> Task goal: Lay out every line of text in the listing below as a JSON list of strings, one string per line, skipping blank lines. Leave the picture markers out of the list.

(Data to use Opens)

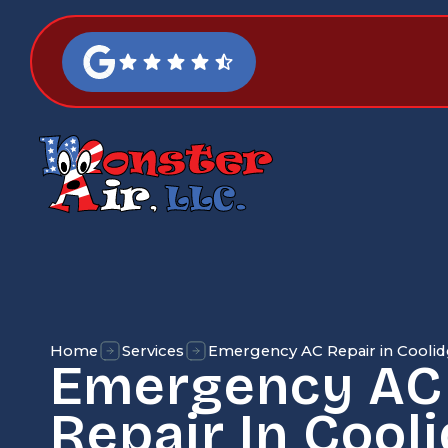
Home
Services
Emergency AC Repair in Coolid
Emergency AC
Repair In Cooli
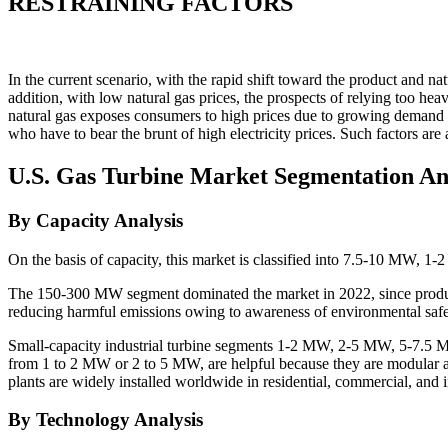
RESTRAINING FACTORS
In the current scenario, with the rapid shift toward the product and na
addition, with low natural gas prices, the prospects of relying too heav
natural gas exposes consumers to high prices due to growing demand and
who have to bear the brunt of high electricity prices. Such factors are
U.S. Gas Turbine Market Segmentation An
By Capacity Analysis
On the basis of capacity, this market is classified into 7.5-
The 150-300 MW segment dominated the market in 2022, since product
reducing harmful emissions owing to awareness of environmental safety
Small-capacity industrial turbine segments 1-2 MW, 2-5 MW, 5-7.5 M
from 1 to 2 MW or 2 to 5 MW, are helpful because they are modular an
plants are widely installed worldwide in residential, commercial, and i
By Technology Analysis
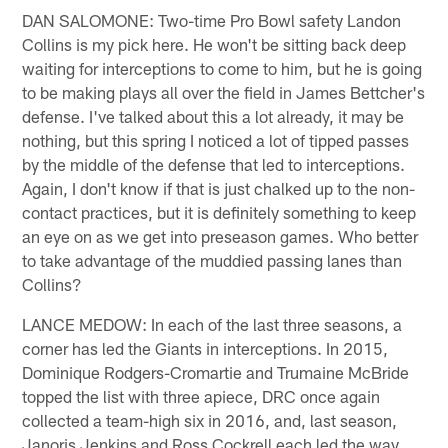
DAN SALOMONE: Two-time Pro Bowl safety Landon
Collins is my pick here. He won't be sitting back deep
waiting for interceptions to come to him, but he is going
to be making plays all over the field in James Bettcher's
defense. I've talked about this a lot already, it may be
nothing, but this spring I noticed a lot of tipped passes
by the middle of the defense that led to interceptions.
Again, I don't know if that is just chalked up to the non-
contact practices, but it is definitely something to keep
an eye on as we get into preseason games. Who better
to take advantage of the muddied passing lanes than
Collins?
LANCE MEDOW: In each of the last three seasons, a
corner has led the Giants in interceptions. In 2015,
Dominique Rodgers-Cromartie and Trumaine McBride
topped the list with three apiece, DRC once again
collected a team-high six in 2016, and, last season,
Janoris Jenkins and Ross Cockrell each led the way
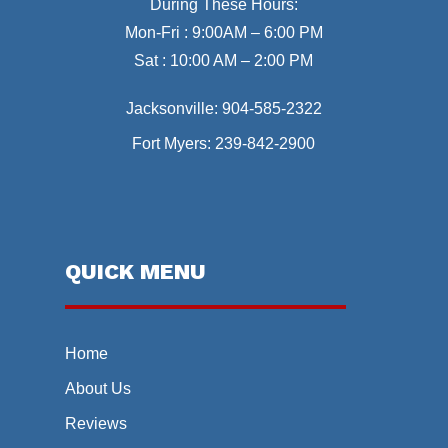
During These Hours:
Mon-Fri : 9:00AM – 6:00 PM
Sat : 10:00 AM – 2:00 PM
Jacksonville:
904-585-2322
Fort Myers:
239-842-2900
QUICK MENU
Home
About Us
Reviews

(Data to use Closes)

> Written reply:
[
  "Home",
  "Services",
  "Emergency AC Repair in Coolid",
  "Emergency AC",
  "Repair In Cooli",
  "RESTRAINING FACTORS",
  "In the current scenario, with the rapid shift toward the product and na",
  "addition, with low natural gas prices, the prospects of relying too heav",
  "natural gas exposes consumers to high prices due to growing demand and",
  "who have to bear the brunt of high electricity prices. Such factors are",
  "U.S. Gas Turbine Market Segmentation An",
  "By Capacity Analysis",
  "On the basis of capacity, this market is classified into 7.5-",
  "The 150-300 MW segment dominated the market in 2022, since product",
  "reducing harmful emissions owing to awareness of environmental safety",
  "Small-capacity industrial turbine segments 1-2 MW, 2-5 MW, 5-7.5 M",
  "from 1 to 2 MW or 2 to 5 MW, are helpful because they are modular an",
  "plants are widely installed worldwide in residential, commercial, and i",
  "By Technology Analysis",
  "DAN SALOMONE: Two-time Pro Bowl safety Landon",
  "Collins is my pick here. He won't be sitting back deep",
  "waiting for interceptions to come to him, but he is going",
  "to be making plays all over the field in James Bettcher's",
  "defense. I've talked about this a lot already, it may be",
  "nothing, but this spring I noticed a lot of tipped passes",
  "by the middle of the defense that led to interceptions.",
  "Again, I don't know if that is just chalked up to the non-",
  "contact practices, but it is definitely something to keep",
  "an eye on as we get into preseason games. Who better",
  "to take advantage of the muddied passing lanes than",
  "Collins?",
  "LANCE MEDOW: In each of the last three seasons, a",
  "corner has led the Giants in interceptions. In 2015,",
  "Dominique Rodgers-Cromartie and Trumaine McBride",
  "topped the list with three apiece, DRC once again",
  "collected a team-high six in 2016, and, last season,",
  "Janoris Jenkins and Ross Cockrell each led the way",
  "During These Hours:",
  "Mon-Fri : 9:00AM – 6:00 PM",
  "Sat : 10:00 AM – 2:00 PM",
  "Jacksonville:",
  "904-585-2322",
  "Fort Myers:",
  "239-842-2900",
  "QUICK MENU",
  "Home",
  "About Us",
  "Reviews"
]